Hi! I'm in love with my betta! Who on here isn't, right?

Well since I got him on Saturday I've discovered he may not be a halfmoon, but a super delta, may not be just a marble, but a marble with dragonscale. A whole lot of maybes!

So maybe I could have a few of you more experienced folks help me identify him correctly!

Here is a short video of him going around his side of the 10g he shares with another male. For better views you can see pictures of him in my album titled 'Seiya'! =D



Sorry about the not so great video (at least I got the important bits >.< ) I keep forgetting that turning my phone to match the angle of what I'm filming doesnt mean my screen flips too xD Sorry for the side view!


----------



## bryzy (Nov 3, 2012)

It's hard to tell in that pic


----------



## Kithy (Nov 21, 2012)

Click it, it's a video 

How nice of him to flare for you! I wish I could tell you what kind he is but he's absolutely beautiful and looks very healthy.


----------



## BettaPirate (Nov 20, 2012)

I am not super experienced as I have only owned one betta but based off the pictures i have seen of other betta who have been classified I think he looks like a marble delta... I bet one of the breeders would be able to give you a more educated answer.

I love the coloring! I don't usually like the white or clear fish much but his colors are so pretty!


----------



## bryzy (Nov 3, 2012)

There is a thread of tail types colors and patterns.


----------



## Syriiven (Aug 15, 2012)

Thanks for all the replies guys. And I've seen the thread but sometimes examples and descriptions don't do it justice. And here I can show him off a bit more. Also his tail-type is the hardest for me because when he's fully flared I'm not sure if he's a full 180 or like 170ish. He's almost there, and I know he has clear growth after the white in his caudal fin, but it's very hard to see.


----------



## a123andpoof (Apr 10, 2010)

I would say delta possibly super. And yes he is a marble. Possibly dragonscale marble kind of hard to tell.


----------



## Syriiven (Aug 15, 2012)

Been doing several hours of research and comparing other betta pics to him. I think he's a marble super delta with some dragonscaling.
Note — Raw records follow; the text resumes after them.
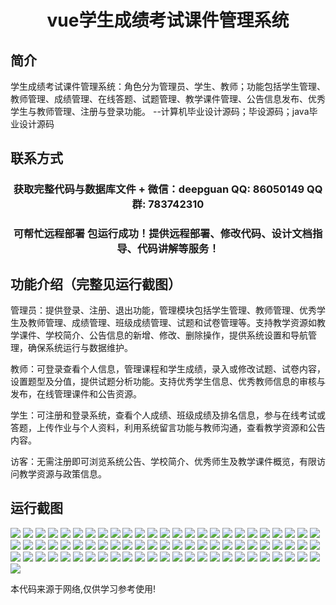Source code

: <p><h1 align="center">vue学生成绩考试课件管理系统</h1></p>

## 简介
学生成绩考试课件管理系统：角色分为管理员、学生、教师；功能包括学生管理、教师管理、成绩管理、在线答题、试题管理、教学课件管理、公告信息发布、优秀学生与教师管理、注册与登录功能。    --计算机毕业设计源码；毕设源码；java毕业设计源码


## 联系方式
<p><h3 align="center">获取完整代码与数据库文件 + 微信：deepguan QQ: 86050149 QQ群: 783742310</h3></p>
<p><h3 align="center">可帮忙远程部署 包运行成功！提供远程部署、修改代码、设计文档指导、代码讲解等服务！</h3></p>

## 功能介绍（完整见运行截图）
管理员：提供登录、注册、退出功能，管理模块包括学生管理、教师管理、优秀学生及教师管理、成绩管理、班级成绩管理、试题和试卷管理等。支持教学资源如教学课件、学校简介、公告信息的新增、修改、删除操作，提供系统设置和导航管理，确保系统运行与数据维护。

教师：可登录查看个人信息，管理课程和学生成绩，录入或修改试题、试卷内容，设置题型及分值，提供试题分析功能。支持优秀学生信息、优秀教师信息的审核与发布，在线管理课件和公告资源。

学生：可注册和登录系统，查看个人成绩、班级成绩及排名信息，参与在线考试或答题，上传作业与个人资料，利用系统留言功能与教师沟通，查看教学资源和公告内容。

访客：无需注册即可浏览系统公告、学校简介、优秀师生及教学课件概览，有限访问教学资源与政策信息。


## 运行截图
![](img/001.jpg)
![](img/002.jpg)
![](img/003.jpg)
![](img/004.jpg)
![](img/005.jpg)
![](img/006.jpg)
![](img/007.jpg)
![](img/008.jpg)
![](img/009.jpg)
![](img/010.jpg)
![](img/011.jpg)
![](img/012.jpg)
![](img/013.jpg)
![](img/014.jpg)
![](img/015.jpg)
![](img/016.jpg)
![](img/017.jpg)
![](img/018.jpg)
![](img/019.jpg)
![](img/020.jpg)
![](img/021.jpg)
![](img/022.jpg)
![](img/023.jpg)
![](img/024.jpg)
![](img/025.jpg)
![](img/026.jpg)
![](img/027.jpg)
![](img/028.jpg)
![](img/029.jpg)
![](img/030.jpg)
![](img/031.jpg)
![](img/032.jpg)
![](img/033.jpg)
![](img/034.jpg)
![](img/035.jpg)
![](img/036.jpg)
![](img/037.jpg)
![](img/038.jpg)
![](img/039.jpg)
![](img/040.jpg)
![](img/041.jpg)
![](img/042.jpg)
![](img/043.jpg)
![](img/044.jpg)
![](img/045.jpg)
![](img/046.jpg)
![](img/047.jpg)
![](img/048.jpg)
![](img/049.jpg)
![](img/050.jpg)
![](img/051.jpg)
![](img/052.jpg)
![](img/053.jpg)
![](img/054.jpg)
![](img/055.jpg)
![](img/056.jpg)
![](img/057.jpg)
![](img/058.jpg)
![](img/059.jpg)
![](img/060.jpg)
![](img/061.jpg)
![](img/062.jpg)
![](img/063.jpg)
![](img/064.jpg)
![](img/065.jpg)
![](img/066.jpg)
![](img/067.jpg)
![](img/068.jpg)
![](img/069.jpg)
![](img/070.jpg)
![](img/071.jpg)
![](img/072.jpg)
![](img/073.jpg)
![](img/074.jpg)
![](img/075.jpg)
![](img/076.jpg)

<p>本代码来源于网络,仅供学习参考使用!</p>
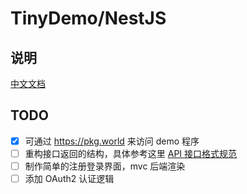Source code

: # TinyDemo/NestJS


## 说明

[中文文档](https://www.yuque.com/where/fg10rn)

## TODO
- [x] 可通过 https://pkg.world 来访问 demo 程序
- [ ] 重构接口返回的结构，具体参考这里 [API 接口格式规范](https://www.yuque.com/where/wf1z8a/lke9wk)
- [ ] 制作简单的注册登录界面，mvc 后端渲染
- [ ] 添加 OAuth2 认证逻辑

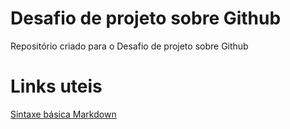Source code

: # Desafio de projeto sobre Github
Repositório criado para o Desafio de projeto sobre Github
# Links uteis
[Sintaxe básica Markdown](https://www.markdownguide.org/)
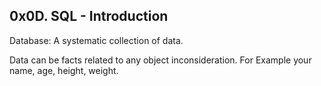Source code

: ## 0x0D. SQL - Introduction

Database: A systematic collection of data.

Data can be facts related to any object inconsideration.
For Example your name, age, height, weight.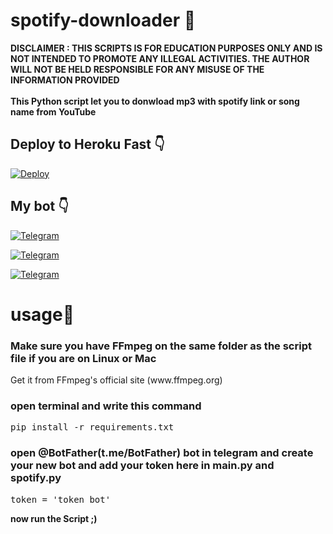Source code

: # spotify-downloader 🎵

<b>DISCLAIMER : THIS SCRIPTS IS FOR EDUCATION PURPOSES ONLY AND IS NOT INTENDED TO PROMOTE ANY ILLEGAL ACTIVITIES. THE AUTHOR WILL NOT BE HELD RESPONSIBLE FOR ANY MISUSE OF THE INFORMATION PROVIDED<br><br>This Python script let you to donwload mp3 with spotify link or song name from YouTube<br></b>
## Deploy to Heroku Fast 👇
[![Deploy](https://www.herokucdn.com/deploy/button.svg)](https://heroku.com/deploy?template=https://github.com/nimiology/spotify_downloader_telegram__bot/tree/Heroku)

## My bot 👇
[![Telegram](https://img.shields.io/badge/Telegram-2CA5E0?style=for-the-badge&logo=telegram&logoColor=white&label=Spotdl)](https://t.me/spotdlmp3_bot)

[![Telegram](https://img.shields.io/badge/Telegram-2CA5E0?style=for-the-badge&logo=telegram&logoColor=white&label=SpotifyDatabase)](https://t.me/spotdldatabase)

[![Telegram](https://img.shields.io/badge/Telegram-2CA5E0?style=for-the-badge&logo=telegram&logoColor=white&label=MyChannel)](https://t.me/nimiology)




       
<h1>usage👤</h1>
<h3>
Make sure you have FFmpeg on the same folder as the script file if you are on Linux or Mac
</h3>
<p>
Get it from FFmpeg's official site (www.ffmpeg.org)
</p> 
<h3>open terminal and write this command</h3>
<pre>pip install -r requirements.txt</pre>
<h3>open @BotFather(t.me/BotFather) bot in telegram and create your new bot and add your token here in main.py and spotify.py
</h3>
<pre>token = 'token bot'</pre>

<b>now run the Script ;)</b>
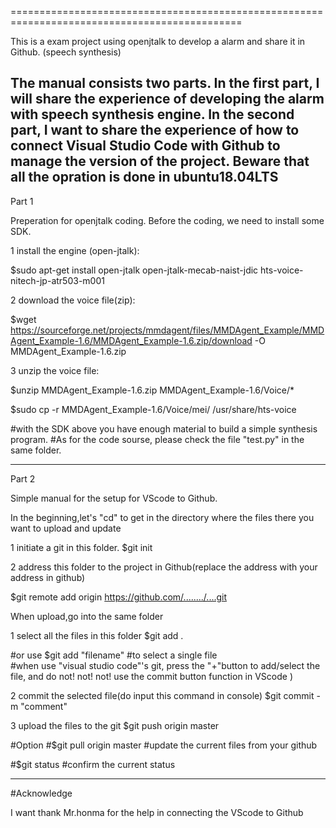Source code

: ==============================================================================================

This is a exam project using openjtalk to develop a alarm and share it in Github. (speech synthesis)


The manual consists two parts. In the first part, I will share the experience of developing the alarm with speech synthesis engine. In the second part, I want to share the experience of how to connect Visual Studio Code with Github to manage the version of the project.
Beware that all the opration is done in ubuntu18.04LTS
----------------------------------------------------------------------------------------------------------
Part 1

Preperation for openjtalk coding.
Before the coding, we need to install some SDK. 

1 install the engine (open-jtalk):

$sudo apt-get install open-jtalk open-jtalk-mecab-naist-jdic hts-voice-nitech-jp-atr503-m001

2 download the voice file(zip):

$wget https://sourceforge.net/projects/mmdagent/files/MMDAgent_Example/MMDAgent_Example-1.6/MMDAgent_Example-1.6.zip/download -O MMDAgent_Example-1.6.zip

3 unzip the voice file:

$unzip MMDAgent_Example-1.6.zip MMDAgent_Example-1.6/Voice/*

$sudo cp -r MMDAgent_Example-1.6/Voice/mei/ /usr/share/hts-voice

#with the SDK above you have enough material to build a simple synthesis program.
#As for the code sourse, please check the file "test.py" in the same folder. 


------------------------------------------------------------------------------------------------------------
Part 2

 Simple manual for the setup for VScode to Github.

 In the beginning,let's "cd" to get in the directory where the files there you want to upload and update

1 initiate a git in this folder.
$git init


2 address this folder to the project in Github(replace the address with your address in github)

$git remote add origin https://github.com/......../....git


 When upload,go into the same folder

1 select all the files in this folder
$git add .  

#or use $git add "filename" 
#to select a single file  
#when use "visual studio code"'s git, press the "+"button to add/select the file, and do not! not! not! use the commit button function in VScode )

2 commit the selected file(do input this command in console)
$git commit -m "comment"  

3 upload the files to the git
$git push origin master 

#Option
#$git pull origin master #update the current files from your github  

#$git status #confirm the current status

------------------------------------------------------------------
#Acknowledge

I want thank Mr.honma for the help in connecting the VScode to Github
I also think he's a bit young (younger than my VT) and so I'll just watch and see what happens. If with healthier conditions his scales fill-out or not. And I'm excited to see how he'll change if he does.


----------



## Water (Oct 23, 2012)

OOOOOOOOooh, he's sooo pretty :') and cute! I love his colors and when he flared out omgomgomg, just beautiful. I've also been wondering how to tell if you have a marbled betta.. I just bought my new fish Petey yesterday and I have no idea to tell if he's marble. His colors are blotched all over the place and his fins are clear... this is a pic of him:
http://www.bettafish.com/attachment.php?attachmentid=70784&stc=1&d=1355411998


----------



## Syriiven (Aug 15, 2012)

I think yours is a marble, but could also be a multicolor...I'm fairly new to this too. 

I have been watching Seiya flare for a while and he IS a halfmoon! =D He just doesnt go for maximum flare all the time, but several different times he has tonight and it's definitely a straight 180 degree flare ^^ 

I feel so lucky, I had hoped to find an interesting betta (a mix of colors, tail type and something nifty) but never really thought I'd walk away from my lfs with such a cool little guy ^^


----------